Why is the human race unable to use its brain power to deduce the answer to this illusive question? Well, for starters science is limited to things that have both a cause and effect in this physical universe. The so-called scientific method is a process of measurement and observation. So with respect to what lies beyond space and time, science can only theorize about such things (like the multiverse or the existence of God).

Many prominent quantum physicists have come to the conclusion that the real mystery revolves around the idea that matter does not create consciousness but rather consciousness creates matter instead. Physicist David Bohm has stated that our reality is the result of the interaction of what he calls the implicate and explicate orders. Michael Talbot, in his book The Holographic Universe, described Bohm’s theory this way, “Our brains mathematically construct objective reality by interpreting frequencies that are ultimately projections from another dimension, a deeper order of existence that is beyond both space and time.” The inference is that the quantum world is real and is creating the physical world as a virtual reality.

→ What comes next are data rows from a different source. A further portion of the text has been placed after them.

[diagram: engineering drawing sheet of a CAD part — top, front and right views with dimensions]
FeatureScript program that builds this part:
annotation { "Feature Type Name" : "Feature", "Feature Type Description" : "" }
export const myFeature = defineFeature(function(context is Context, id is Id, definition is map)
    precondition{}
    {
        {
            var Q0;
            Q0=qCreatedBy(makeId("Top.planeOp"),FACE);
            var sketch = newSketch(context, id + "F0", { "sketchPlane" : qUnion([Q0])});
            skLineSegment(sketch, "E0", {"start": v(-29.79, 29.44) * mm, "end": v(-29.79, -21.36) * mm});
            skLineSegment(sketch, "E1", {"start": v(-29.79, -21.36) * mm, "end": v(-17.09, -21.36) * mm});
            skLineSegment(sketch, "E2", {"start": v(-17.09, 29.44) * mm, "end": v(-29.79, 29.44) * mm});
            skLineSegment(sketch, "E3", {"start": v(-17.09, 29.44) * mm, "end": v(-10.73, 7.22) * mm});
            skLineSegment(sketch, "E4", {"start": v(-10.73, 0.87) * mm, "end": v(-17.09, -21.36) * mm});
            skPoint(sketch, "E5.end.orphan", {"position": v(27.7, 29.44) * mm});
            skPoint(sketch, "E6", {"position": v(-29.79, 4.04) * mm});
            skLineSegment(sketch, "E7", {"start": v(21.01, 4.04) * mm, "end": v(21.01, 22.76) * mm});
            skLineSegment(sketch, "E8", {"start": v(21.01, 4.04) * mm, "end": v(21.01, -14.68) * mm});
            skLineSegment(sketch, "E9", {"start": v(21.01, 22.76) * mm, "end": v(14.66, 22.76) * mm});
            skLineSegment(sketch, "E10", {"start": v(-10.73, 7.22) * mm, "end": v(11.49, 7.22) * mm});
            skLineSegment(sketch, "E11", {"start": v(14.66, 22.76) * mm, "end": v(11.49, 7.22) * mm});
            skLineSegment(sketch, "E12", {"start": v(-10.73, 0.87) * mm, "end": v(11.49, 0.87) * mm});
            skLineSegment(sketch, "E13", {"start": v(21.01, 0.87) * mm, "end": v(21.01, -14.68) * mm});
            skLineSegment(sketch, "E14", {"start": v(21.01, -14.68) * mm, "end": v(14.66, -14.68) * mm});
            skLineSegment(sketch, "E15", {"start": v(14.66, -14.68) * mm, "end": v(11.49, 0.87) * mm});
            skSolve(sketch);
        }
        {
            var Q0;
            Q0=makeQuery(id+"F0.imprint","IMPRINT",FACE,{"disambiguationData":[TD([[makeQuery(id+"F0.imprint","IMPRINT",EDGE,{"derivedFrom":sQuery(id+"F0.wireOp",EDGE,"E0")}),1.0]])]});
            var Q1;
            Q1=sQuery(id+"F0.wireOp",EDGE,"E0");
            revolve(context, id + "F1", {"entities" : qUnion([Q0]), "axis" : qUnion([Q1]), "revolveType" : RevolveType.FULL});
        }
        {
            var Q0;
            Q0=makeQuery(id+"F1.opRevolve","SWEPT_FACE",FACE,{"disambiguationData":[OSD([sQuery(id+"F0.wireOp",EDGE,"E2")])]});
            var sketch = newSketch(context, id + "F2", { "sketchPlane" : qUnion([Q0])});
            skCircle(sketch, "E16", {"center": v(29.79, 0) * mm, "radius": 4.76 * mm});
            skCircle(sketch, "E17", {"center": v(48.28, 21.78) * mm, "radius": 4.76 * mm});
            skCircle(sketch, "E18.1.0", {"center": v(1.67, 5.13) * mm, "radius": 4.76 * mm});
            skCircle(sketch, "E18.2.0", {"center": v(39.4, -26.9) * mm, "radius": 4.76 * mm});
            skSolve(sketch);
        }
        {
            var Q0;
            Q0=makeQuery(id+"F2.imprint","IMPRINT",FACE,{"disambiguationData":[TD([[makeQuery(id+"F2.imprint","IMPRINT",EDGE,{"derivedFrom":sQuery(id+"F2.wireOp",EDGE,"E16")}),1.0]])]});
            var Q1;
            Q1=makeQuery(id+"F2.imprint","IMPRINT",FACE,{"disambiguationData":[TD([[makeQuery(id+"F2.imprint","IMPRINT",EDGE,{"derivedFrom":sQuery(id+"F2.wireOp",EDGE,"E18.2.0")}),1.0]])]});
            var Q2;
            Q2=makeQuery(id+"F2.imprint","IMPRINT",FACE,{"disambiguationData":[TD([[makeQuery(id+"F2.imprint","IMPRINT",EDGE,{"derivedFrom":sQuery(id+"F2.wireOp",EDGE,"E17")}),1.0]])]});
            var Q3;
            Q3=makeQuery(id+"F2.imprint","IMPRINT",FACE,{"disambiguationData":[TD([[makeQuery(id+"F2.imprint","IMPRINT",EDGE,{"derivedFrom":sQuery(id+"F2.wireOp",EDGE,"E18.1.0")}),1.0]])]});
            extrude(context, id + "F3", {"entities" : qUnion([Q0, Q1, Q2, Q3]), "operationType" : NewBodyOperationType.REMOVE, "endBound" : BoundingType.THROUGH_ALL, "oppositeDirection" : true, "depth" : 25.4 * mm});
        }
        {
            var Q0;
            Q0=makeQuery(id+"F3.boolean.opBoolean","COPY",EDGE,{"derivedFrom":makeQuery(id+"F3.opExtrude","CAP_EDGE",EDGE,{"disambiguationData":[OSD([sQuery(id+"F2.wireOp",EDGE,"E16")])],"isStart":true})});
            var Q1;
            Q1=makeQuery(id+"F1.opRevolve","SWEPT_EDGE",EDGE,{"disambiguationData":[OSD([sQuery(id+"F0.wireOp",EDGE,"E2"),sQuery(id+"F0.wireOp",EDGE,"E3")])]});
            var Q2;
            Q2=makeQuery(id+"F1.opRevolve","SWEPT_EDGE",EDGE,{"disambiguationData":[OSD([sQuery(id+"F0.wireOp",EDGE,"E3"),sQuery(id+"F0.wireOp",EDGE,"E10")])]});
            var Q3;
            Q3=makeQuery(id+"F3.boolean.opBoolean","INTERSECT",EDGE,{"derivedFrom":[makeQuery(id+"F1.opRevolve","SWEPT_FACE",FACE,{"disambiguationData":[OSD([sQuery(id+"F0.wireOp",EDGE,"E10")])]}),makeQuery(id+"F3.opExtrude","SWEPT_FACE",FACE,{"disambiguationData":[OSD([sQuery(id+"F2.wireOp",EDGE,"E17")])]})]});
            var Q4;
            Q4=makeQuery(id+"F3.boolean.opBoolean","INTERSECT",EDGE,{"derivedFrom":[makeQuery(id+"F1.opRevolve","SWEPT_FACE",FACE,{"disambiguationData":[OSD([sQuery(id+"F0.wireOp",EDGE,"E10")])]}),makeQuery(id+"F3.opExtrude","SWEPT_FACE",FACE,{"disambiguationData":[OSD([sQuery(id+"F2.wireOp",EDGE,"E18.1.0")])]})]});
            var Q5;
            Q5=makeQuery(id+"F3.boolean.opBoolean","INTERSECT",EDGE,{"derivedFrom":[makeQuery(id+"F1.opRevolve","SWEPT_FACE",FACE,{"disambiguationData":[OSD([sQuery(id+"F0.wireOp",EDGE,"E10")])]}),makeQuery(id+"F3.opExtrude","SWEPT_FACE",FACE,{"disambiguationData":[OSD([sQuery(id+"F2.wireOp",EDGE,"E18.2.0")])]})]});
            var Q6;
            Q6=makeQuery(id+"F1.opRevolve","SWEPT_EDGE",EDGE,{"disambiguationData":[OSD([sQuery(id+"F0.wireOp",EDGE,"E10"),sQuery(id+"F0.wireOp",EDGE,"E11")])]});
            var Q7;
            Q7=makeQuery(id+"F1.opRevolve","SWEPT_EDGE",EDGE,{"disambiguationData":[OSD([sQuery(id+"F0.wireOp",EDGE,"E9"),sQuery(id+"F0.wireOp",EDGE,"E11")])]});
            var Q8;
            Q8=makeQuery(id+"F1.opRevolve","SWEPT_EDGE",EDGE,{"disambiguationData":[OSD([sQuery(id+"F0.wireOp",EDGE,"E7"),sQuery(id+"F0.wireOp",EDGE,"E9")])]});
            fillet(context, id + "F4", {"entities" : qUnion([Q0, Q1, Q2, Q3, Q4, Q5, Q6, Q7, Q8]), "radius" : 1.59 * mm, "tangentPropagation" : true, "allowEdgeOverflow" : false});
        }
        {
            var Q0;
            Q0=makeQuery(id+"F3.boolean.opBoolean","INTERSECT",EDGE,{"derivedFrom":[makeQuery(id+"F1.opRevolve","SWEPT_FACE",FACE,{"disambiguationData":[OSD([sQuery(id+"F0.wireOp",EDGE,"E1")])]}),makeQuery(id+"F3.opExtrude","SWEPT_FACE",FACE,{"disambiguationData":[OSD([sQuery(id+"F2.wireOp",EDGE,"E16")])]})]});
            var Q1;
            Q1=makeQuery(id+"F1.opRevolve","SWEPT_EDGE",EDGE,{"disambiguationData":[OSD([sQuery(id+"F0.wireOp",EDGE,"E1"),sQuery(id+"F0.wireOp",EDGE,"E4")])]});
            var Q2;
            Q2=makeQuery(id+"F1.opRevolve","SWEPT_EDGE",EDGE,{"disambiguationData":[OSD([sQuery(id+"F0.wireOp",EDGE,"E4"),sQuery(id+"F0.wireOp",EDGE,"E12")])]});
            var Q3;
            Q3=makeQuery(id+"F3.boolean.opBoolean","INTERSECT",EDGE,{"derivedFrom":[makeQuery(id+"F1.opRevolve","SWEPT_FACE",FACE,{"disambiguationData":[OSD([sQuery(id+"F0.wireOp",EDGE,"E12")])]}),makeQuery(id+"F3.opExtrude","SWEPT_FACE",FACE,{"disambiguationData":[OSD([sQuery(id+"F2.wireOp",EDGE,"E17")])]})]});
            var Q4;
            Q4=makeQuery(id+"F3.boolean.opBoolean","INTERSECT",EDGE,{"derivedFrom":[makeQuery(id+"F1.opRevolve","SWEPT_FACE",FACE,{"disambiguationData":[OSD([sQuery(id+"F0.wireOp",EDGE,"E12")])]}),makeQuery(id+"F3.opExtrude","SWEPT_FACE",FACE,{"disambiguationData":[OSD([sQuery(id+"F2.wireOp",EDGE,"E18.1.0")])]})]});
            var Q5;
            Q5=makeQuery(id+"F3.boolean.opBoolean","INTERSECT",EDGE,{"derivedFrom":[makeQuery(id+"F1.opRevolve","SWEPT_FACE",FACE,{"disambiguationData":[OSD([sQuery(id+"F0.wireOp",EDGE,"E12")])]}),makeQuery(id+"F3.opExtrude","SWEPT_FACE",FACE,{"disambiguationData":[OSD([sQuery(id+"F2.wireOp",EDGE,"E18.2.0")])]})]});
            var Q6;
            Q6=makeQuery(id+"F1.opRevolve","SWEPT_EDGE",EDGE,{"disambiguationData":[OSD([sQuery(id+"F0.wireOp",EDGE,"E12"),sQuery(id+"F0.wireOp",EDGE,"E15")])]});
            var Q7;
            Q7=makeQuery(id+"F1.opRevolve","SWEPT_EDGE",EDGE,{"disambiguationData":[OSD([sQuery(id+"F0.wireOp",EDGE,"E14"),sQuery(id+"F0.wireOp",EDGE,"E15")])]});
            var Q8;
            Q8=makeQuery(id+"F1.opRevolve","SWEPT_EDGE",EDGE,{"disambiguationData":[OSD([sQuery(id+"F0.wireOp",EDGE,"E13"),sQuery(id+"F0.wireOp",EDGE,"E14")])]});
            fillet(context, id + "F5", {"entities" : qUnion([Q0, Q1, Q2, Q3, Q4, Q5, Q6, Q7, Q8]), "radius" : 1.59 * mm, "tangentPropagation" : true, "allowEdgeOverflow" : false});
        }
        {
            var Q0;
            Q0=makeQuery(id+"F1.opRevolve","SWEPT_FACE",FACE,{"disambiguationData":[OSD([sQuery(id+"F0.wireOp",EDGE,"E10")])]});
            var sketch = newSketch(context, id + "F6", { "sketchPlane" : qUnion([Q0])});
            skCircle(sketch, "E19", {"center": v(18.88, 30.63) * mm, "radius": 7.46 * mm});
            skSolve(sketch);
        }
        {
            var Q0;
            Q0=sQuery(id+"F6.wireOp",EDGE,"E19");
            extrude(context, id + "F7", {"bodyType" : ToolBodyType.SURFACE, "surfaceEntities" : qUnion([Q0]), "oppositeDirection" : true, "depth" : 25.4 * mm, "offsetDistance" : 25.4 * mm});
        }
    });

So, is Schrödinger’s cat dead or alive? If you don’t know, or care, just take the blue pill and go back to sleep.

 

Epilogue

From a scientific standpoint, Einstein stated that time and space are not natural (somebody constructed them). In a similar vein, philosopher Immanuel Kant argued that time and space are not inherent qualities of the physical world but rather a reflection of the way the mind operates. Bottom line: the entire universe exists within the mind, not the other way around.

 

 

“The universe does not exist ‘out there,’ independent of us. We are inescapably involved in bringing about that which appears to be happening. We are not only observers. We are participators.”